Fisichella turned in one of the best races of his season at Shanghai and nobody could blame him for eventually overtaking this struggling team-mate, who was subsequently polished off by Schumi. Unfortunately for Fisi, the team’s impeding tactic backfired badly. Having given up much of his advantage to the German, the diminutive Italian was massacred by Schumacher when he emerged from his second pit stop and tried to creep around the greasy turn one on slick tyres. Schumacher’s on-the-grass-over-the-kerb overtaking manoeuvre was gutsy and spectacular, but I still feel sorry for Fisi, who would have been able to get up to speed and stay in the lead if he hadn’t been sacrificed for Alonso’s title cause. Instead, Fisi fell prey to Schumacher – it was painfully reminiscent of his working over at the hands of Kimi Raikkonen on the final lap at Suzuka last year.


Alonso will take comfort from the fact that the Renault was the quickest car when the track dried out, although his pace was somewhat flattered by Schumacher’s cruise to the chequered flag. The Spaniard may have been able to regain the upper hand had he not lost a handful of time when his pit crew cross threaded the R26’s right rear wheel nut during the second pit stop, but he’d lost the psychological edge as a result of his earlier maladies anyway.
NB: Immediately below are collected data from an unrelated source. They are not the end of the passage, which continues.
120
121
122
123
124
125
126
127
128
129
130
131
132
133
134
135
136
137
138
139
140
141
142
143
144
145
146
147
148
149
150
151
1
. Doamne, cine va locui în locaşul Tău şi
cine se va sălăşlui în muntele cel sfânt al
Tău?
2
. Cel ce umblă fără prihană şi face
Alonso’s heroics with a slick tyres on a somewhat slippery circuit was certainly the stuff of champions, but it was all in vain and his ashen expression during the post-race ceremony certainly summed up the Spaniard’s seething frustration.


The Renault team will leave Shanghai ruing a handful of missed opportunities. It would be unfair to say that La Régie’s performance had been inept – risky team tactics are part of motorsport and the same applies to pit stop mishaps! But even though Renault and the Scuderia should again be evenly matched at Suzuka next week, Alonso and Co. should have drawn maximum gain out of the fact that Ferrari’s number two, Felipe Massa, struggled in China and wasn’t in a position to interfere with the team’s strategy.
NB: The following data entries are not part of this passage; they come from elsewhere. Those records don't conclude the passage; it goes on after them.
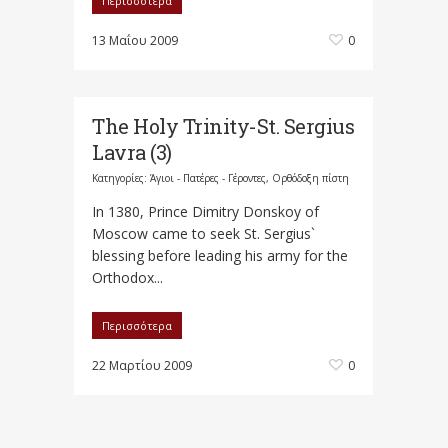
Περισσότερα
13 Μαΐου 2009
0
The Holy Trinity-St. Sergius
Lavra (3)
Κατηγορίες:
Άγιοι - Πατέρες - Γέροντες
,
Ορθόδοξη πίστη
In 1380, Prince Dimitry Donskoy of
Moscow came to seek St. Sergius`
blessing before leading his army for the
Orthodox...
Περισσότερα
22 Μαρτίου 2009
0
Although Schumacher and Alonso are tied on 116 points in the championship standings, the German is classified as the title-race leader because he has scored one more race victory than the Spaniard. Therefore, by my calculation, Schumi can win his eighth and final title if he wins in Japan and Alonso fails to finish. Let’s hope, for the sake of the championship, that the title will be decided in an unambiguous, sportsmanlike manner.